Les rives de la mer Blanche sont fréquentés par les Beormas (Bjarmar en vieux norrois), un peuple de langue finno-ougrienne, selon le témoignage d'Ohthere, qui affirme que leur langage est voisin de celui des Finnas (Samis). Leur identité exacte, ainsi que la localisation de la région connue dans les sagas sous le nom de Bjarmaland – ainsi de l'Egils saga, où apparaît aussi un autre peuple mentionné par Ohthere, les Kvenir (Cwenas) – ont donné lieu à de nombreuses spéculations.

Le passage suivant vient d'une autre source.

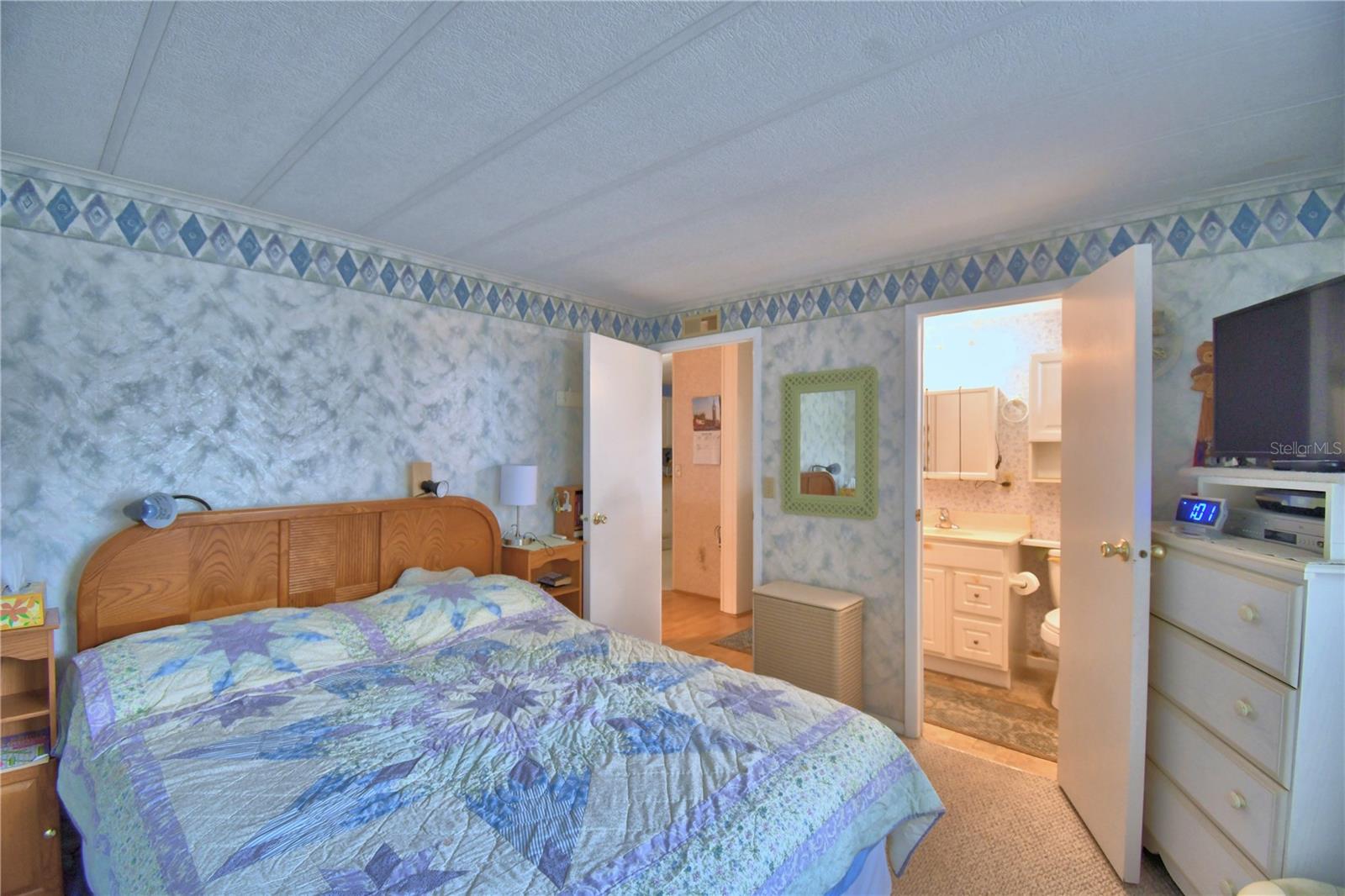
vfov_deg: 77.3
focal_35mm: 15
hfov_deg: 100.4
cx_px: 672
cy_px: 448
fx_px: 560
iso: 400
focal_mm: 10
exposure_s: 1/30
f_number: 4.5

Le récit d'Ohthere vaut aussi pour ses informations sur les Finnas, leur implantation, leur mode de vie (nomade), leurs activités (la chasse et la pêche), et leurs rapports avec les Norvégiens. La richesse d'Ohthere consiste, non seulement en un vaste cheptel de rennes, mais provient aussi et surtout des tributs qu'il prélève sur ses voisins septentrionaux : peaux et fourrures (martes, rennes, ours), plumes d'oiseaux, os de baleines, cordes de navire en peau de baleine et de phoque...

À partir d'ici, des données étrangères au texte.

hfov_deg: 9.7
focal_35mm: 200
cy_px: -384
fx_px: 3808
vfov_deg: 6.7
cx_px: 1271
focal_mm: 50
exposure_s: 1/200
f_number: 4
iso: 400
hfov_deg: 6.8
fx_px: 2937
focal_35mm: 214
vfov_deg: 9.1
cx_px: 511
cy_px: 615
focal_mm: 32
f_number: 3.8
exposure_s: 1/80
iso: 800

La nécessité de négocier ces tributs en nature justifie sûrement le second voyage raconté par Ohthere, qui le conduit, d'abord, à Sciringesheal, un « port » du sud de la Norvège identifié à Kaupang, site marchand à l'embouchure du fjord d'Oslo, et, de là, jusqu'à Hæþum, c'est-à-dire Hedeby, le grand centre commercial du Jutland, au Danemark – le nom Denemearc apparaît d'ailleurs pour la première fois dans ce texte. Ce récit fournit ainsi des informations sur les circuits commerciaux, mais aussi sur la navigation à l'époque viking.
Éditions et traductions
- Two voyagers at the court of King Alfred : the ventures of Ohthere and Wulfstan, together with the Description of northern Europe from the Old English Orosius. Edited by Niels Lund ; translated by Christine E. Fell ; with contributory essays by Ole Crumlin-Pedersen, P.H. Sawyer, Christine E. Fell. York : Sessions, 1984
- Lebecq, Stéphane. Ohthere et Wulfstan. Deux marchands-navigateurs dans le Nord-Est européen à la fin du IXe siècle. In : Horizons marins, itinéraires spirituels. Vol. 2. Études réunies par Henri Dubois, Jean-Claude Hocquet, André Vauchez. Paris : Publications de la Sorbonne, 1987. P. 167-181.
- Ohthere's voyages : a late 9th-century account of voyages along the coasts of Norway and Denmark and its cultural context. Edited by Janet Bately & Anton Englert. Roskilde : Viking Ship Museum, 2007.